$19 a Month—For Lobbyists?

If you've seen the Humane Society of the United States’ new TV ads, you already know they’re bursting at the seams with pictures of dogs and cats. That’s the image HSUS wants to present of itself, because cute candids of Fido and Fluffy are the best way to get pet lovers to donate money.

The result, as we’ve shown time and again, is that most HSUS donors are misinformed about what the organization they support actually does. Too many Americans—donors and non-donors alike—mistakenly think HSUS is a pet-shelter umbrella group, when it’s actually an animal rights organization akin to the better-known PETA.

Here’s something else HSUS’s ads don’t tell would-be supporters: A large chunk of the $19-per-month pledge pays for lobbyists instead of pet shelters. HSUS spent, according to its own tax returns, $17.3 million lobbying governments between 2005 and 2009. Though that averages out to only around 3.5 percent of HSUS’s budget, it's far more than the group shared with hands-on pet shelters. 

It’s perfectly legal for nonprofit groups to engage in some lobbying, as long as it’s faithfully self-reported and within strictly prescribed limits. (Note: Some observers believe HSUS drastically under-reports its lobbying expenditures.)

A 501(c)(3) organization like HSUS should be in the clear if it spends an average of less than 5 percent of its budget directly lobbying lawmakers, and no more than another 15 percent on “indirect” lobbying. (The classic example of “indirect” lobbying is an ad that asks voters to call their members of Congress.)

But no lobbyists at all are mentioned in HSUS’s TV ads—and hardly a whisper of its lobbyists’ objectives is heard. In addition to its direct lobbying expenditures, HSUS spent $6 million between 2005 and 2009 on political front groups designed to attack livestock farmers at the ballot box. HSUS’s ultimate goal for animal agriculture, in one former VP’s words, is to “get rid of the industry.”

This is a far cry from saving the dogs and cats in HSUS’s ads.

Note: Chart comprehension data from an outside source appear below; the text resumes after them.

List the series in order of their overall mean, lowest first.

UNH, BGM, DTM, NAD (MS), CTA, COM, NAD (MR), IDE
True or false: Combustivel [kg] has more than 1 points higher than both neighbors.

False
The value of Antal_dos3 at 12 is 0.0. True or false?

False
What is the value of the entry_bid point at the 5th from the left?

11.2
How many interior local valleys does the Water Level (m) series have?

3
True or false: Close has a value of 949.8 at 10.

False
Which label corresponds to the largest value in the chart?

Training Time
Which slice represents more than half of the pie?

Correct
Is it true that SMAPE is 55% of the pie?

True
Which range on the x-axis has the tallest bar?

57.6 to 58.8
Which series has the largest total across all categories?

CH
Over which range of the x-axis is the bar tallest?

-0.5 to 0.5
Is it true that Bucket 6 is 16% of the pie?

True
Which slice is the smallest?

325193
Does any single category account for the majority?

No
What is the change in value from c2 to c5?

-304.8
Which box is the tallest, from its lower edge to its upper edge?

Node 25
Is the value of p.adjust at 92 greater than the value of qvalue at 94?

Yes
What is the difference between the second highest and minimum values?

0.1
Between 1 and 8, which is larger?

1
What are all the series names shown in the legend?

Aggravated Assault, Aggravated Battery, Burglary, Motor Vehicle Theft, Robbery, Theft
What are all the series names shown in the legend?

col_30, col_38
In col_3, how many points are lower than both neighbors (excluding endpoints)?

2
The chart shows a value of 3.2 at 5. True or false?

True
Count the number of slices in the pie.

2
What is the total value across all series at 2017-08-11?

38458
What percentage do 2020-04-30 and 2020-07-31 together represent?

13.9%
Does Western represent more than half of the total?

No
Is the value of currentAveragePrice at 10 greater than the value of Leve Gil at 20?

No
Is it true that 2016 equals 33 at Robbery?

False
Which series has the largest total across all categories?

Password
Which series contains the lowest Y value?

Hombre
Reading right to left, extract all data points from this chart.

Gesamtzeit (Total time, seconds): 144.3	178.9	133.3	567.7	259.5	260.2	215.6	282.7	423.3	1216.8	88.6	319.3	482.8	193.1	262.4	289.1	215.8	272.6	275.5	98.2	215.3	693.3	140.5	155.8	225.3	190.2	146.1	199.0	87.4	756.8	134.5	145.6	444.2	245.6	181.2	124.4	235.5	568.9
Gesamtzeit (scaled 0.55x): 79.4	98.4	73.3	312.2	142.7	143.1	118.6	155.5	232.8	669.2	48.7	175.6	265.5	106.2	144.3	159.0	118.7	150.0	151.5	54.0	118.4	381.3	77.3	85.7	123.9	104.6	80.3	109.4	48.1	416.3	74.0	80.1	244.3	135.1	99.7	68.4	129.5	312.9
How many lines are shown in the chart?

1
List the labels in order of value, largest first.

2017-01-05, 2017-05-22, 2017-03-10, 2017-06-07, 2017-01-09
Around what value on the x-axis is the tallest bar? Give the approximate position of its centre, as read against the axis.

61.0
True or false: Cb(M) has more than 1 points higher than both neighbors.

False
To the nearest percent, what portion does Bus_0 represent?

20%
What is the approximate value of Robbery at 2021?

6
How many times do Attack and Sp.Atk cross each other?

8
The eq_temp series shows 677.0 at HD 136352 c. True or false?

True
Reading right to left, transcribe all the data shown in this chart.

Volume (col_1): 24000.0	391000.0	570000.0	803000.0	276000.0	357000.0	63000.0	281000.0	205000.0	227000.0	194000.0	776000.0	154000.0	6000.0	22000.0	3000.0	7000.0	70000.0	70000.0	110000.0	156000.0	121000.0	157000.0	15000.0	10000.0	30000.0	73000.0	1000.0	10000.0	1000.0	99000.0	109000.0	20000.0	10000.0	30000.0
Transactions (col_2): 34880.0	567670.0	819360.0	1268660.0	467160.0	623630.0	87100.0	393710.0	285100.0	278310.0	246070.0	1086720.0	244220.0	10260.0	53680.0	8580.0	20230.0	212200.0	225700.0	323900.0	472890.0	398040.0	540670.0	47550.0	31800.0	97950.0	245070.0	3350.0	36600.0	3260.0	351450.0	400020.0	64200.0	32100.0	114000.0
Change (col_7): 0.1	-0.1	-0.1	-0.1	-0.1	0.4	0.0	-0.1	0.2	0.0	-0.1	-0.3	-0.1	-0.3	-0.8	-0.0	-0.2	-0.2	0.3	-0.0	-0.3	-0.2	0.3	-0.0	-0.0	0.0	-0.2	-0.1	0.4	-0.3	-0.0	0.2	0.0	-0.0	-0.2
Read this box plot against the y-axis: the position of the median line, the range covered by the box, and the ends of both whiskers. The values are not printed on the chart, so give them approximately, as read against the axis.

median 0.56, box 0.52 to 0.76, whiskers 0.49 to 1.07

While $17.3 million in lobbying expenses over five years may not sound like much for a group that raises $100 million every year, it’s instructive to put HSUS’s lobbying expenditures in the context of other charities. HSUS spent a little over three percent of its 2009 budget on lobbying. That’s significantly more than the American Red Cross (0.02 percent), the St. Jude Children’s Research Hospital (0.01 percent), or the Juvenile Diabetes Research Foundation (0.14 percent) spent on the same.

And remarkably, that $17.3 million doesn’t include the additional money HSUS-affiliated groups are donating to candidates for elected office. Data from the Center for Responsive Politics show that since 2006 HSUS’s “Humane Society Legislative Fund” and “Humane USA” PAC have combined to put more than $2 million directly into federal election campaigns.

Politically speaking, HSUS’s network of groups is even out-spending some gigantic companies. In 2006, The Wall Street Journal reported that HSUS and its affiliates “spent $3.4 million on congressional elections and ballot initiatives” that year, “more than Exxon Mobil Corp. They have contributed $150,000 to candidates for Congress, which is more than Halliburton Co. has contributed.”

Again, as far as we know, all of this is legal. But we have to wonder just how many people watching those ubiquitous TV ads realize what a political animal HSUS has become.